As a media professional and oral historian, I’ve arranged a couple of interviews and reached out to a few universities libraries (University of Michigan, Rutgers University and Wayne State University) for research assistance, as they have materials that would support my research and educational target of free and accessible information. Also, I’m reading several texts on urban rebellion, Detroit and racial segregation to compliment all of the newspapers stories I’ve read in The Michigan Chronicle, The Detroit Free Press and The Detroit News. 

Forging the technical aspects of this project, to build the website, I’m using Omeka, it is a content management system developed by George Mason University for the humanities. I’ve used it in my master’s program, so I’m quite familiar with the program and its setup.
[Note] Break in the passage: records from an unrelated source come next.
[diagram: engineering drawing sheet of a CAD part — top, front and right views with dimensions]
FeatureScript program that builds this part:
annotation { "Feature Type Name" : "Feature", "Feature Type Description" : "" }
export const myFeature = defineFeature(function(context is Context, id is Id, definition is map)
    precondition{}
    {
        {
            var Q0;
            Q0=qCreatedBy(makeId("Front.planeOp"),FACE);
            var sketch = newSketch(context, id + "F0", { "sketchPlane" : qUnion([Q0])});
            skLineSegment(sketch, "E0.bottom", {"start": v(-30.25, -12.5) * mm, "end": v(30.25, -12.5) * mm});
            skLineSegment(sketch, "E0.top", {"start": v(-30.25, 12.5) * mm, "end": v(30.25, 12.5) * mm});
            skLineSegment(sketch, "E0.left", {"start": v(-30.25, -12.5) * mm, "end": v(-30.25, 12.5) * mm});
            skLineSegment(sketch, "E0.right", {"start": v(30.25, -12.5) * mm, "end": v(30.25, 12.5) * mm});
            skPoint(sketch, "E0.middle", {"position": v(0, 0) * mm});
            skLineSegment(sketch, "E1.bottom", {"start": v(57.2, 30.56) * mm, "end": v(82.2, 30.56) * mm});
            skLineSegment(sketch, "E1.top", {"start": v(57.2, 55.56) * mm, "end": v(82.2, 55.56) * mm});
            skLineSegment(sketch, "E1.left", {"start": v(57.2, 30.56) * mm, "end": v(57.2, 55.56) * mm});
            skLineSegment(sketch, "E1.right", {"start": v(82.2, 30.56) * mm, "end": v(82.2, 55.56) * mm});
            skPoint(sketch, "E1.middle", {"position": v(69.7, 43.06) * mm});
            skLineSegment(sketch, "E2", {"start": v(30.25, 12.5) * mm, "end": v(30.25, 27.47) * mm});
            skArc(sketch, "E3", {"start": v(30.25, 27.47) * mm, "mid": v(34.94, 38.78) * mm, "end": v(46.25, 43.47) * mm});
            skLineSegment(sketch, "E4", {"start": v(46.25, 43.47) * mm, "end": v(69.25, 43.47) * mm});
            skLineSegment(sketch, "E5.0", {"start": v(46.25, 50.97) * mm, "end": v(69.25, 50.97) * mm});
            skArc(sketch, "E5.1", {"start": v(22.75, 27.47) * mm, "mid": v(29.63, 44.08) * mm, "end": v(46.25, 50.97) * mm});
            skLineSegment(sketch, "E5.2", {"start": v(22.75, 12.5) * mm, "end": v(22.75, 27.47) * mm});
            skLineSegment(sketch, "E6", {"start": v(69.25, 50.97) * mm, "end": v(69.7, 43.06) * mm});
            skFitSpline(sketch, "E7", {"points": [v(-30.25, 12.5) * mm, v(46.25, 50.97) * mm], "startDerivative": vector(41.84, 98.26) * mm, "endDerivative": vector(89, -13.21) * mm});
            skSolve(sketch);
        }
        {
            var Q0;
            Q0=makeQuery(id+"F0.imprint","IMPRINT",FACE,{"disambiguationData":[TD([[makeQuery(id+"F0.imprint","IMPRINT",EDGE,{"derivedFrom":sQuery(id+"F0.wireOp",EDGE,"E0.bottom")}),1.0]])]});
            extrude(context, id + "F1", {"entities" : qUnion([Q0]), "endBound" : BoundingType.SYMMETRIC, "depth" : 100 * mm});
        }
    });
Without being excessively techie, to make the material available, the oral history metadata synchronizer is a plug-in that will make my video and transcripts a great body of scholarship working as one.

The research will transform the digital space with phenomenal stories from willing interviewees and from there begin to change the narrative of the four days of chaos, the city and nearly fifty years to follow to one of unrelenting perseverance. Following the uprising Detroit became an urban scientific experiment being poked, prodded, exploited and devastated. In Fall 2009, Time ran a special report announcing their year-long assignment focused on Detroit, examining what went wrong with the motor city. Their report would confirm my scientific experiment theory but expose other massive infrastructure issues that to some extent seemed orchestrated e.g. deindustrialization of the city, massive white and Black flight and job outsourcing.

This is my story: Detroit 1967 will get people to speak their truth of events in time for the 50th anniversary and add to what happened to this once thriving mecca.